Otherwise, what is the initial cookie parameter?  Where/how do you describe
the `open' call {open()--re:fopen, no-op()--re:fmemopen, fork();pipe()--
re:popen, ...}?  Is there a funreopen() (for those cases where you want to
change functions in mid-stream :-)? etc...

Should I be looking in a standards document for this information? (a little
difficult when you're on the edge of the world :-(

>In-Real-Life: Chris Torek, Univ of MD Comp Sci Dept (+1 301 454 7163)
>Domain:	chris@mimsy.umd.edu	Path:	uunet!mimsy!chris

Andrew
------------------------------------------------------------------------------
Domain address: andrew@comp.vuw.ac.nz   Path address: ...!uunet!vuwcomp!andrew

gwyn@brl-smoke.ARPA (Doug Gwyn ) (05/19/88)

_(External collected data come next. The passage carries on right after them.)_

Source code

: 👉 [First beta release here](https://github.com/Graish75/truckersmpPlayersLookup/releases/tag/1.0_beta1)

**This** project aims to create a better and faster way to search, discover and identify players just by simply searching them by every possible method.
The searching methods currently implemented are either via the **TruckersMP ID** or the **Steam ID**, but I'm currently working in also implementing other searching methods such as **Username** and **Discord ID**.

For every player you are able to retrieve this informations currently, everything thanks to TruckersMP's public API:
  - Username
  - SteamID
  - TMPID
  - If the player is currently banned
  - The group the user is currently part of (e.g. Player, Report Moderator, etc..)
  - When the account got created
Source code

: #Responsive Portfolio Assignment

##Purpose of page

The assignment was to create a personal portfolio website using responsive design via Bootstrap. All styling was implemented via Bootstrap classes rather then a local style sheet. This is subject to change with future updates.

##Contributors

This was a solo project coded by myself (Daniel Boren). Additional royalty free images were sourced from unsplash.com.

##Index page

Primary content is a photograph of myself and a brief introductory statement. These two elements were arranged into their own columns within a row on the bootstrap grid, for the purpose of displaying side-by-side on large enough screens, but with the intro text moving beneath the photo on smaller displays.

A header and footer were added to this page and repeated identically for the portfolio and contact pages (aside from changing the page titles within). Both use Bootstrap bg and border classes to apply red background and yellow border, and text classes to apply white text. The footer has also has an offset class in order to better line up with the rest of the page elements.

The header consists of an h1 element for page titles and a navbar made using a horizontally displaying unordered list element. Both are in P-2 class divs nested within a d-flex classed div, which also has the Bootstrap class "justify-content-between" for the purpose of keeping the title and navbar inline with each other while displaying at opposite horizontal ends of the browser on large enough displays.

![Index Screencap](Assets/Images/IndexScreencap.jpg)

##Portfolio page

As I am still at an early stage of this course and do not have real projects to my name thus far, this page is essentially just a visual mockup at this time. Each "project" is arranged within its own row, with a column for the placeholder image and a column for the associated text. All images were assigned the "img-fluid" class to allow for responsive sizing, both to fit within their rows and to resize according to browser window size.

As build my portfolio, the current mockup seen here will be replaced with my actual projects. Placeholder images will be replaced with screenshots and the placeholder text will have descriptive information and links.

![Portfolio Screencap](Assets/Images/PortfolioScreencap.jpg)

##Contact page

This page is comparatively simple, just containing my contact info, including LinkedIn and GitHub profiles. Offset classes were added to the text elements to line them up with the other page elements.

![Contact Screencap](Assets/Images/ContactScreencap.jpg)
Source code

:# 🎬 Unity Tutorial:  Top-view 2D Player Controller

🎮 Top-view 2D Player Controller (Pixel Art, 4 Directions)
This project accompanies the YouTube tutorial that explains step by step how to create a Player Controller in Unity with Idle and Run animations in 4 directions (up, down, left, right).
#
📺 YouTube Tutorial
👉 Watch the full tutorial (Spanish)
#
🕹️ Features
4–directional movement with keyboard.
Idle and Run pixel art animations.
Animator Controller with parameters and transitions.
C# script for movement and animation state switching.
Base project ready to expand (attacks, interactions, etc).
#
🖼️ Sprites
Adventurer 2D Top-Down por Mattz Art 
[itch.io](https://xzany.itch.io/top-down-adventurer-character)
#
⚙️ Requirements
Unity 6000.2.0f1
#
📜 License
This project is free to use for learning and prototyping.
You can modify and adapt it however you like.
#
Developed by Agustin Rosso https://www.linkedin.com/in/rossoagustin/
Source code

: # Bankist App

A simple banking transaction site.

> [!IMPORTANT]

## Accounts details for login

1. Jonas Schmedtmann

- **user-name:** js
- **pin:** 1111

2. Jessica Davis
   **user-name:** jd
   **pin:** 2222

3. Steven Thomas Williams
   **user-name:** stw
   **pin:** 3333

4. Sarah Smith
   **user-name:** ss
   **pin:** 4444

In article <13621@comp.vuw.ac.nz> andrew@comp.vuw.ac.nz (Andrew Vignaux) writes:
>[] CAN you pass va_list's around like this?

Sure.  The only thing you have to be aware of is that va_list may be
an array or some other data type (void * or struct most likely), so you
can't be sure whether it will be passed by reference or not.  Therefore,
after the called function returns, further use of the va_list before
va_end is non-portable.  You could avoid this problem by passing the
ADDRESS of the va_list instead, but older compilers don't understand
& applied to an array name.

>[] Given that you are allowed to pass va_list's around why CAN't you
>   write:
>		va_start (ap);
>		count = count_printf (fmt, ap);
>		rv = vsprintf (new_space, fmt, ap);
>		va_end (ap);
>   (this does not work on pyramids)

Non-portable; see my initial comment.

>		save_ap = ap;
>		i = va_arg (ap, int);
>		j = va_arg (save_ap, int);
>   (this does not work on pyramids)

Non-portable; use memcpy to make the copy.  You should actually use
separate va_start/va_end on each copy of the va_list, to be safe.

>		save_ap = ap;
>		rv = vprintf (fmt, ap);
>		/* now get the parameter after the printf args */
>		i = va_arg (ap, int);
>   (this ONLY works on pyramids-re comment)

Non-portable; see my initial comment.

>[] CAN you strip a few arguments off the va_list and then pass it to other
>   routines?

Sure.

>Presumably there is a more precise definition of the varargs stuff
>somewhere.

There sure is: the forthcoming ANSI/ISO C standard.  We trashed <varargs.h>
in favor of <stdarg.h> as part of allowing a different linkage method to
be used for variadic functions than for normal functions.  Old varargs was
never precisely enough defined, as you have discovered.

>Is there any need for a va_rewind ()?

No.

>[Aside: does va_start have 2 parameters in the new standard? -- boy am I out
>of date :-(]

Yes, one of the parameters provides an "anchor point" in the parameter
list, as required for some implementation methods.  Therefore, variadic
functions must have at least one argument.